(Data items)
☆ ☆ ☆
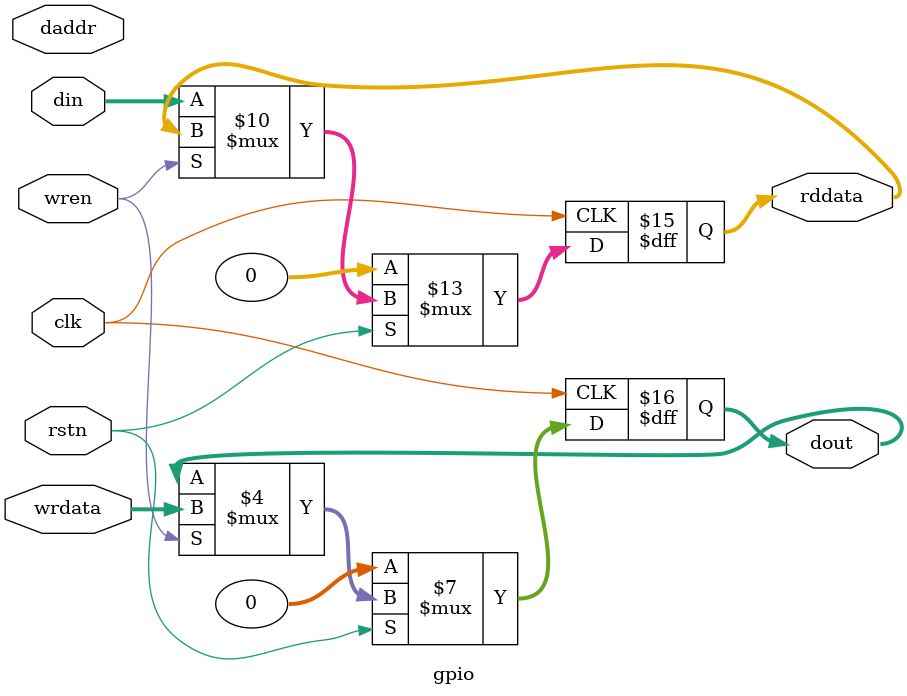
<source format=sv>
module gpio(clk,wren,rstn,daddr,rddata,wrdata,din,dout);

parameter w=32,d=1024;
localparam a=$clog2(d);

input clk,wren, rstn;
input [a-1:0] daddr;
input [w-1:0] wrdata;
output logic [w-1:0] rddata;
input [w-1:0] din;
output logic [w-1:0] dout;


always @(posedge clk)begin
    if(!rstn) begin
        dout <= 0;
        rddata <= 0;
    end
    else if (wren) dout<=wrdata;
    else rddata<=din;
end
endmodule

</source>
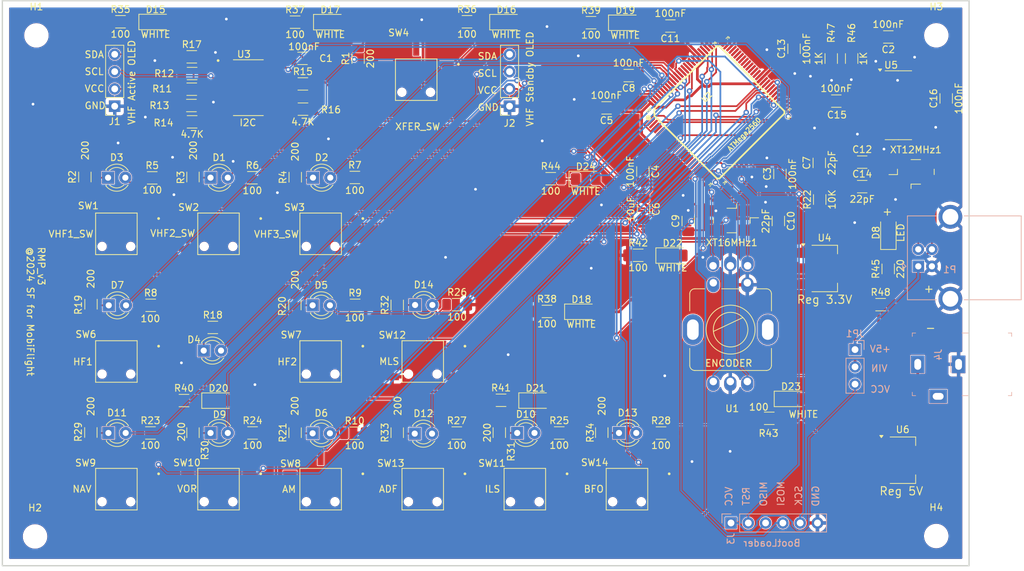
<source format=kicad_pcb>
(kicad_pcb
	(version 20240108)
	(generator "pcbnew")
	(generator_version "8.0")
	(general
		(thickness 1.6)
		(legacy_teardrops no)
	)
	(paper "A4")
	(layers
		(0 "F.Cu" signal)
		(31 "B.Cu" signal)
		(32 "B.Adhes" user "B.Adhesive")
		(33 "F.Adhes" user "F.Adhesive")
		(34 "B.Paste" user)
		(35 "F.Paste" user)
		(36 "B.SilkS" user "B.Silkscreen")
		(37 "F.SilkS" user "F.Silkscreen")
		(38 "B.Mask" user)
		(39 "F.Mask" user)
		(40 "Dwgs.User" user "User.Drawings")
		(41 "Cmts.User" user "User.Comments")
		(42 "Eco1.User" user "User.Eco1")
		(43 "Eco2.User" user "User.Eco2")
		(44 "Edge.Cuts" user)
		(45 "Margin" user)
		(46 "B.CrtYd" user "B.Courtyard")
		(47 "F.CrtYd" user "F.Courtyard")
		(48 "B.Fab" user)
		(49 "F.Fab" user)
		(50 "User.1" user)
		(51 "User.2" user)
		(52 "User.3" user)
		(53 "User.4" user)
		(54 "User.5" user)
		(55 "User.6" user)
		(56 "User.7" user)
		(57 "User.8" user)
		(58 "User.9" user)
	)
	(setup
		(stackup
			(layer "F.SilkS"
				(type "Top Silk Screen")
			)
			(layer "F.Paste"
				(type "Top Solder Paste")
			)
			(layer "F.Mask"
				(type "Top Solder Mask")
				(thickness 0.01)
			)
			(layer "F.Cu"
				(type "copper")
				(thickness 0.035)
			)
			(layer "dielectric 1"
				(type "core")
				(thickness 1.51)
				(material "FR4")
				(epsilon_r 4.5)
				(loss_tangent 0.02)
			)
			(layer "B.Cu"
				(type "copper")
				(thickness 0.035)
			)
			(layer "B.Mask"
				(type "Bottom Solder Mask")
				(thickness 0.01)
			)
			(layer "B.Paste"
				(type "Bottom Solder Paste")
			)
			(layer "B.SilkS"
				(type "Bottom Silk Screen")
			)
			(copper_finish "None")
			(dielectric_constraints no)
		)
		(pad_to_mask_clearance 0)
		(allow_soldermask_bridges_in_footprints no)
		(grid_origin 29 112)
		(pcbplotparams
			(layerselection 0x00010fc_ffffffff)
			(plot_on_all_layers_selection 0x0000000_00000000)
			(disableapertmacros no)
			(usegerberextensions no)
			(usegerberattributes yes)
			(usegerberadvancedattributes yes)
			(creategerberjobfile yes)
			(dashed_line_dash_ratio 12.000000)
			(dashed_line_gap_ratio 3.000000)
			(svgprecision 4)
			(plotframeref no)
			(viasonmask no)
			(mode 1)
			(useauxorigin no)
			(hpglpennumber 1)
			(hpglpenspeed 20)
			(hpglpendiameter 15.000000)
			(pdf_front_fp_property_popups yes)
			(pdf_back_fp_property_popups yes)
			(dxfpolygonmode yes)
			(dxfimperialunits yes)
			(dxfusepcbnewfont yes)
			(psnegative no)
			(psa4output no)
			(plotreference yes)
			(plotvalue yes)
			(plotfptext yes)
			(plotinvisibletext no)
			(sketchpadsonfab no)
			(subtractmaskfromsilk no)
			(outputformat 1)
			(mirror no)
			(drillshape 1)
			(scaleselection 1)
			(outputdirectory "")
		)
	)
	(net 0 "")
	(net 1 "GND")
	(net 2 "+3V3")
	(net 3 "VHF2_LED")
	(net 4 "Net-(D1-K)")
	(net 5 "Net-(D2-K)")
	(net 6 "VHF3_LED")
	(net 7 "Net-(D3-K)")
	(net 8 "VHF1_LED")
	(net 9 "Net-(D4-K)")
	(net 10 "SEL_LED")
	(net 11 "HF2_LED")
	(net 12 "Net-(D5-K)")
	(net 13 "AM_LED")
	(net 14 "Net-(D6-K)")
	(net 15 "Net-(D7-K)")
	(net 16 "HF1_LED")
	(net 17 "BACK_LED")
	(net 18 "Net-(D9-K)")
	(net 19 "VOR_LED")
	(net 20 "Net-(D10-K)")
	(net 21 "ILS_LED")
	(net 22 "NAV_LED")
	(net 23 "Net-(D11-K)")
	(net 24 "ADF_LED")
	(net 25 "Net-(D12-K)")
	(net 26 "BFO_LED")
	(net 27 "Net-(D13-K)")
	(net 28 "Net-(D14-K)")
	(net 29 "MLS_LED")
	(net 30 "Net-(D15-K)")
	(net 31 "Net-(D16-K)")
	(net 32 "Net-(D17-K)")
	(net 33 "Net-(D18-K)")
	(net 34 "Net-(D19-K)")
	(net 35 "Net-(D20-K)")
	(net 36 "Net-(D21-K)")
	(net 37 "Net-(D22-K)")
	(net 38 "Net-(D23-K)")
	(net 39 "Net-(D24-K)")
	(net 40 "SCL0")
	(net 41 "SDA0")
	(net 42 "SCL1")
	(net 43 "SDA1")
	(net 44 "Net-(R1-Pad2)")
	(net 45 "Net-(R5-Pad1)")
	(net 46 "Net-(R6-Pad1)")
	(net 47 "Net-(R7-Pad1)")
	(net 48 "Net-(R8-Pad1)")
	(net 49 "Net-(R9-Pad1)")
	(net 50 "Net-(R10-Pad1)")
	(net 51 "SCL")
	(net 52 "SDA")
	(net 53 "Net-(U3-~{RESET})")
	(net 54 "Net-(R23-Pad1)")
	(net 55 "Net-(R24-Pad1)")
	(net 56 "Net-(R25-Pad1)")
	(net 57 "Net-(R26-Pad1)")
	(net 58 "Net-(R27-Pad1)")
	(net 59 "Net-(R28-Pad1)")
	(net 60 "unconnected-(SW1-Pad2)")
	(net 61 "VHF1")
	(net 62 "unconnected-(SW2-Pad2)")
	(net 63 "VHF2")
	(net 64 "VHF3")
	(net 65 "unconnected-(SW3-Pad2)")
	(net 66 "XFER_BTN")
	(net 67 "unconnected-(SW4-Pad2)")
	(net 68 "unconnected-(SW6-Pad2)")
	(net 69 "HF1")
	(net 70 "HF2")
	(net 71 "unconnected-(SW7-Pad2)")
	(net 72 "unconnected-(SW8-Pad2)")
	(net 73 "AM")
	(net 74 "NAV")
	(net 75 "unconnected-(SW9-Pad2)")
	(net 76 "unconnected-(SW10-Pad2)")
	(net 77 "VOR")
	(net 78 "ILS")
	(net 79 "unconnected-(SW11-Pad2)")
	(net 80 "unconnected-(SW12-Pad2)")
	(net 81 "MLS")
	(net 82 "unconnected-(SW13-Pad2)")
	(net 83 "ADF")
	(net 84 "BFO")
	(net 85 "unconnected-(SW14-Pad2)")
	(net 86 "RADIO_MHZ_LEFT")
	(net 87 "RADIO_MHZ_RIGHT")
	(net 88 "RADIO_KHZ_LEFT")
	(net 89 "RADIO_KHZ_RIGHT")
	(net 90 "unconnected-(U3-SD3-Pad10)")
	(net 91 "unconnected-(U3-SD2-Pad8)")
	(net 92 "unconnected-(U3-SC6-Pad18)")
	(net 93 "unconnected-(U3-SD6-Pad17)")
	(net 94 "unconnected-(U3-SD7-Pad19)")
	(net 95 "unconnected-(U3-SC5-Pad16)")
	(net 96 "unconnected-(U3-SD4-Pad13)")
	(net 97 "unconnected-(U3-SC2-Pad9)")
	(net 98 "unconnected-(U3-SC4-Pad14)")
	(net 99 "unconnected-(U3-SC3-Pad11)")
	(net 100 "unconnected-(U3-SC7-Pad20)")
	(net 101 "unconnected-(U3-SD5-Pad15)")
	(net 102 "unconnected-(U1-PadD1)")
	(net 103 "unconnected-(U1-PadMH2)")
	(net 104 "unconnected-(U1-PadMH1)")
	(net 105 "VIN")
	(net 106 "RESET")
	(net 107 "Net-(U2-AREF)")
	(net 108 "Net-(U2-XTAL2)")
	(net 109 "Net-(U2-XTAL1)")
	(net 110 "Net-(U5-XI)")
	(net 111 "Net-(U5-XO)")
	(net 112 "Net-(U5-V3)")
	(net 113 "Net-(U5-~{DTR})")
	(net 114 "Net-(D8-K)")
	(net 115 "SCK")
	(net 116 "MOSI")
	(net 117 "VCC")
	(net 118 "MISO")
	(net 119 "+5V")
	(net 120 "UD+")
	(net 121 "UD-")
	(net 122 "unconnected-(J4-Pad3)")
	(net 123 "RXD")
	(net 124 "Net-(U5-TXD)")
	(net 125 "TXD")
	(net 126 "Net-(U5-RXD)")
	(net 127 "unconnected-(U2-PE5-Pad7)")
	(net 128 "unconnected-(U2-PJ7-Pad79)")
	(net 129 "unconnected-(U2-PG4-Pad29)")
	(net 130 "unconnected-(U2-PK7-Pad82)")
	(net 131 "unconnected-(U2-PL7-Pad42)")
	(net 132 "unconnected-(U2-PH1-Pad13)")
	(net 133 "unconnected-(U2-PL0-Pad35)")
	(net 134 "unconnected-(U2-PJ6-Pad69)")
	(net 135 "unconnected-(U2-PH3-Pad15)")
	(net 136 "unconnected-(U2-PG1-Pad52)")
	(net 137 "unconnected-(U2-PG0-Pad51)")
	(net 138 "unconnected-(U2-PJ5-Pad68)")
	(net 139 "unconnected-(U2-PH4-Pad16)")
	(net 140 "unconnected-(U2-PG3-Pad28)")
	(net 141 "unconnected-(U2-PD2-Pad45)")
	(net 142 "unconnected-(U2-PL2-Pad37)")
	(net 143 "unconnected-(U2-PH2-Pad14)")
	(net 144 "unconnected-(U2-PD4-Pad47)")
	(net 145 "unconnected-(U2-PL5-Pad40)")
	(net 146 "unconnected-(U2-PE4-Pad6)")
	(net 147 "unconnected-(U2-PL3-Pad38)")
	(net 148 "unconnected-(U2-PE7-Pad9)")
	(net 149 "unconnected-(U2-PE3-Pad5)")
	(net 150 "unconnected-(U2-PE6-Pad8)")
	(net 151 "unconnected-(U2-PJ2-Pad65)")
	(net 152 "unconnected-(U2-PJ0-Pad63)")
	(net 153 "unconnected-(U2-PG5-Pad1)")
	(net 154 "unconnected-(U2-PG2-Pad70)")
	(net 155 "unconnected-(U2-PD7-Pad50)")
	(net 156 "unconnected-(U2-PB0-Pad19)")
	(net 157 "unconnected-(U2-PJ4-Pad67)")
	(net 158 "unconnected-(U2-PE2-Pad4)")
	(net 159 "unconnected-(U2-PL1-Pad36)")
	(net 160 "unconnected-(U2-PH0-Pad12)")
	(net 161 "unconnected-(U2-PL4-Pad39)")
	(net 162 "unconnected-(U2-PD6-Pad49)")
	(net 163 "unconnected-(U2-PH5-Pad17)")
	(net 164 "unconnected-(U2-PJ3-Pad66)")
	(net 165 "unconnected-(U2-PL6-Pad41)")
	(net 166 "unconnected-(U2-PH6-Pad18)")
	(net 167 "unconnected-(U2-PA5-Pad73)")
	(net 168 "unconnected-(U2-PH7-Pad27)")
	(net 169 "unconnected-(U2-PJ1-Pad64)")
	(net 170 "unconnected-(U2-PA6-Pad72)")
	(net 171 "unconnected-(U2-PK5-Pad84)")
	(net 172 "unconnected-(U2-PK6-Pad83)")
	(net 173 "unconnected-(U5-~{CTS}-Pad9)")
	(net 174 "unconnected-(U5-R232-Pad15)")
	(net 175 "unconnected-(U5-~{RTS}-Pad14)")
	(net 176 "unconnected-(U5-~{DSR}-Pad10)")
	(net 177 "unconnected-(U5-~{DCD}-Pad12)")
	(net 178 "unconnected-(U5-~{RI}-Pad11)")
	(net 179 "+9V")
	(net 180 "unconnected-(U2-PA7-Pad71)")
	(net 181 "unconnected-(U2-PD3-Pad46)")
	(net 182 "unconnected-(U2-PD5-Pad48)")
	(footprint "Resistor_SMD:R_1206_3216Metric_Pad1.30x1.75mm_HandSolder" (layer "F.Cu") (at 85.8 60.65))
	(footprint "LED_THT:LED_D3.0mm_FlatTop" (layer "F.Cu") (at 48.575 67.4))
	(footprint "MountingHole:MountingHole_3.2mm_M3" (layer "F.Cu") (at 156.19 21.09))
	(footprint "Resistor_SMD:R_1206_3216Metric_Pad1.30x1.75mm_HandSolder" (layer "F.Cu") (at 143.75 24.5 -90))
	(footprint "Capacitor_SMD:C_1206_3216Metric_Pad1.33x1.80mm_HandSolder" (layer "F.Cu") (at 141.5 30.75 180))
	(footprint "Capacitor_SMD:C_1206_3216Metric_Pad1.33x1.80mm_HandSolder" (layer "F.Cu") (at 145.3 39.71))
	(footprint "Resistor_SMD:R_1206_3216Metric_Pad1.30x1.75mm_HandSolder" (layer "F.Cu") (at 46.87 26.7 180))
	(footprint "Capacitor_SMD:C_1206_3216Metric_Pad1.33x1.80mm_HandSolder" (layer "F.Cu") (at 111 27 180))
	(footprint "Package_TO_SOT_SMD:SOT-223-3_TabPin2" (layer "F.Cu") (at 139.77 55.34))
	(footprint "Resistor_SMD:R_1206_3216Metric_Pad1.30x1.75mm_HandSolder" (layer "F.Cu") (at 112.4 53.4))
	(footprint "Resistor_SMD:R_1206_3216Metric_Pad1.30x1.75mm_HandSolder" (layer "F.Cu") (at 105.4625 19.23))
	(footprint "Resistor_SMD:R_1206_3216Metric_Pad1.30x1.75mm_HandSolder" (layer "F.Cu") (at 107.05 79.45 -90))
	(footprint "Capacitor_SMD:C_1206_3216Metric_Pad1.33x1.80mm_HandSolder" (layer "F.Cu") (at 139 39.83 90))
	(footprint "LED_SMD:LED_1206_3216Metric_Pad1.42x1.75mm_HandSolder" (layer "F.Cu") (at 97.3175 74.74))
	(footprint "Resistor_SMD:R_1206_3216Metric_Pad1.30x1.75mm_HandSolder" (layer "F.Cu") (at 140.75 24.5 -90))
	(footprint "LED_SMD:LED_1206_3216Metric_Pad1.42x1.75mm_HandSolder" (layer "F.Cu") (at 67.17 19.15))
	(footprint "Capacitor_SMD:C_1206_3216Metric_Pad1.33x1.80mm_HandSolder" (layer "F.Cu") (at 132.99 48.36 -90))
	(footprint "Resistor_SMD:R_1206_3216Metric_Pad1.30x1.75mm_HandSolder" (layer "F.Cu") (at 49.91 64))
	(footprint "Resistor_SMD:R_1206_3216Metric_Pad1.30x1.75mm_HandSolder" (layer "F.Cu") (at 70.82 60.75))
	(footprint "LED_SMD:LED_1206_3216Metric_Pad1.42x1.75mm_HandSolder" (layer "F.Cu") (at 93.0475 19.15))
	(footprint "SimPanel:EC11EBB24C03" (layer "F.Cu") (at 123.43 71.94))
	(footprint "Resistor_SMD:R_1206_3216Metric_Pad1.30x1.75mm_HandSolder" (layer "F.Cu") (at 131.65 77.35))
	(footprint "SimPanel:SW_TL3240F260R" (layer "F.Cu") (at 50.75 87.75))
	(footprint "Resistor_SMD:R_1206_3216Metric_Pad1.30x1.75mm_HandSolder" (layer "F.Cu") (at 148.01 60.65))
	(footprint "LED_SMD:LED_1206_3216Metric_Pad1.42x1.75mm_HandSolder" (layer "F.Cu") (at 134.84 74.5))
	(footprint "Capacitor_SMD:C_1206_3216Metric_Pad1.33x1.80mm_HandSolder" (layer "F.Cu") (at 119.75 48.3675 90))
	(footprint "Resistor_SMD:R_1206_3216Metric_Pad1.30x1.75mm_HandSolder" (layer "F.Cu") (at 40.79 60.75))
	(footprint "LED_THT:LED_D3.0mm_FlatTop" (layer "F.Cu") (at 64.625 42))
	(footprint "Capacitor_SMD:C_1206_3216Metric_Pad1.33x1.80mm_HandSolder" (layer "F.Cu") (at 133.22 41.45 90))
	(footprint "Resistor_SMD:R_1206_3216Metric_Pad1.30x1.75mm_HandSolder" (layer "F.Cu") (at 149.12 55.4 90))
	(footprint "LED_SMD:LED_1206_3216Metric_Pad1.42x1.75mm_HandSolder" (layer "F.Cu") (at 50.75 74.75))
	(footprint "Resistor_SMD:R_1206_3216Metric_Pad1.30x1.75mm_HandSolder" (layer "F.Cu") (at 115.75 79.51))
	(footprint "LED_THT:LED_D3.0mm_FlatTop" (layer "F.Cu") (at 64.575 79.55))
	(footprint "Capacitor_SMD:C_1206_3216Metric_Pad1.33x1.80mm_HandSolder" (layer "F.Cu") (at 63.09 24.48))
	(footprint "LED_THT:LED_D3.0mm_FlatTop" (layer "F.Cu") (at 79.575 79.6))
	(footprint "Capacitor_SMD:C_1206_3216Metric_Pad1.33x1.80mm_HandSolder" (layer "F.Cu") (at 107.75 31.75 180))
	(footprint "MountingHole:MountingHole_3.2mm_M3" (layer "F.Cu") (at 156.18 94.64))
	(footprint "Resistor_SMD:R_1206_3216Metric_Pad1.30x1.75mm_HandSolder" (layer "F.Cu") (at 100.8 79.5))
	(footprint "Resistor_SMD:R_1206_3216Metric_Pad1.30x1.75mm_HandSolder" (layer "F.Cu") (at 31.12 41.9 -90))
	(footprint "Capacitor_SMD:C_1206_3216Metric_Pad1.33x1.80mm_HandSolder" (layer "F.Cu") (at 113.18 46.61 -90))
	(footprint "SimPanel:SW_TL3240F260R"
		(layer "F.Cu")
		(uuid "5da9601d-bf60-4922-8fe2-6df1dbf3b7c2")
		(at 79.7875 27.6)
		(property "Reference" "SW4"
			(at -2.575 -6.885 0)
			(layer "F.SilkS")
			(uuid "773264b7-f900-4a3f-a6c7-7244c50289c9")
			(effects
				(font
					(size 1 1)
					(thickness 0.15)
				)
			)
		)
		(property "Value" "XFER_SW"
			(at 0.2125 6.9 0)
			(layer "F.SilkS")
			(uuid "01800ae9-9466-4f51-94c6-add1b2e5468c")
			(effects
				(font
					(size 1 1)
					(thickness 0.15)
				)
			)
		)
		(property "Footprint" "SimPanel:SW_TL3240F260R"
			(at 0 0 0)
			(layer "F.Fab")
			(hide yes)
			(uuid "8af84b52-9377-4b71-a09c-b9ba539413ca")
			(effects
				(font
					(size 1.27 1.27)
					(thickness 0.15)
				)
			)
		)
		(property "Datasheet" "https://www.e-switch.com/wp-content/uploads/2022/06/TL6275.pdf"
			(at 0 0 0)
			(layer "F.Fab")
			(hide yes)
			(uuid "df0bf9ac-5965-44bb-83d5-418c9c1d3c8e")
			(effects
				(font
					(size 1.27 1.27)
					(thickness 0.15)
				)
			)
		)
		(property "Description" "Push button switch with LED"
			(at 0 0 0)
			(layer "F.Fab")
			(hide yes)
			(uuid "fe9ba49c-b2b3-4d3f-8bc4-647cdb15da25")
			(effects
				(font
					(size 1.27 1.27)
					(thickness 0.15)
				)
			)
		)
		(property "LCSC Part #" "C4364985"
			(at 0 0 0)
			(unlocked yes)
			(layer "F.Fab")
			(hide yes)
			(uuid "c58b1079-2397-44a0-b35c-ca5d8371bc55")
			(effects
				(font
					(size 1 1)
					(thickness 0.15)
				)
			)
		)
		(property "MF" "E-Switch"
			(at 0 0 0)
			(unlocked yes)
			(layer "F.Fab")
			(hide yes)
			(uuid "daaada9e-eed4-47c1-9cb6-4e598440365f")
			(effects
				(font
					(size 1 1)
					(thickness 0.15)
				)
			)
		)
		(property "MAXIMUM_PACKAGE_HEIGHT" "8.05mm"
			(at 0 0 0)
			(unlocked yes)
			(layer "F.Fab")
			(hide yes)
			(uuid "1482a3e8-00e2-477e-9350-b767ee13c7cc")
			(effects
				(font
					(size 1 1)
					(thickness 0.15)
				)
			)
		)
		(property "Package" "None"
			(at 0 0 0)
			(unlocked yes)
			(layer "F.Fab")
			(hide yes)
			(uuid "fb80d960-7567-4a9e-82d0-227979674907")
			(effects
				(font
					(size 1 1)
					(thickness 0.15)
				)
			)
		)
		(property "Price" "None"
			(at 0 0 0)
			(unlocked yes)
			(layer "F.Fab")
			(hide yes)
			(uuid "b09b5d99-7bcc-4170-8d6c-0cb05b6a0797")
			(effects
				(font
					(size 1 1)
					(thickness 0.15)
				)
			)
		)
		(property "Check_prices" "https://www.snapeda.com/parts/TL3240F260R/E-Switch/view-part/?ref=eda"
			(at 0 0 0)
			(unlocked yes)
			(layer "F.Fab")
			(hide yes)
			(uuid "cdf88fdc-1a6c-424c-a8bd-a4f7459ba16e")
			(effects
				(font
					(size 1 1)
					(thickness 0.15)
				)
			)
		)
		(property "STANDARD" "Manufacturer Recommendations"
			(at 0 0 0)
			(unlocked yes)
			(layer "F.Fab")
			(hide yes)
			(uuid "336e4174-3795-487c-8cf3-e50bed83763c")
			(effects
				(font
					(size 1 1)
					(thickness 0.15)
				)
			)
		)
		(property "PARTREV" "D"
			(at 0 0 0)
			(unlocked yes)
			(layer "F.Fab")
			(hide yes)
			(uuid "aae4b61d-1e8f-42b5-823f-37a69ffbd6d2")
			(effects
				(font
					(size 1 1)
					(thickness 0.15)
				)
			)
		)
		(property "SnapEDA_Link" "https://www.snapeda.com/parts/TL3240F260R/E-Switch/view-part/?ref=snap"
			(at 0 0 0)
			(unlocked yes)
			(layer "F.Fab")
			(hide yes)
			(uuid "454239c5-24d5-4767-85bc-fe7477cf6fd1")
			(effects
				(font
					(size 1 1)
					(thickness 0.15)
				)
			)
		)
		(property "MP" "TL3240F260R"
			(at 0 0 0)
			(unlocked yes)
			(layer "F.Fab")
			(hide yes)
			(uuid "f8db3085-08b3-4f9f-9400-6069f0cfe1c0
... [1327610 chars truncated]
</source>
☆ ☆ ☆
**Aim of the exercise**: In the records above, find each line with the word "SilkS" and copy it.

**Answer for this exercise**:
		(36 "B.SilkS" user "B.Silkscreen")
		(37 "F.SilkS" user "F.Silkscreen")
			(layer "F.SilkS"
			(layer "B.SilkS"
			(layer "F.SilkS")
			(layer "F.SilkS")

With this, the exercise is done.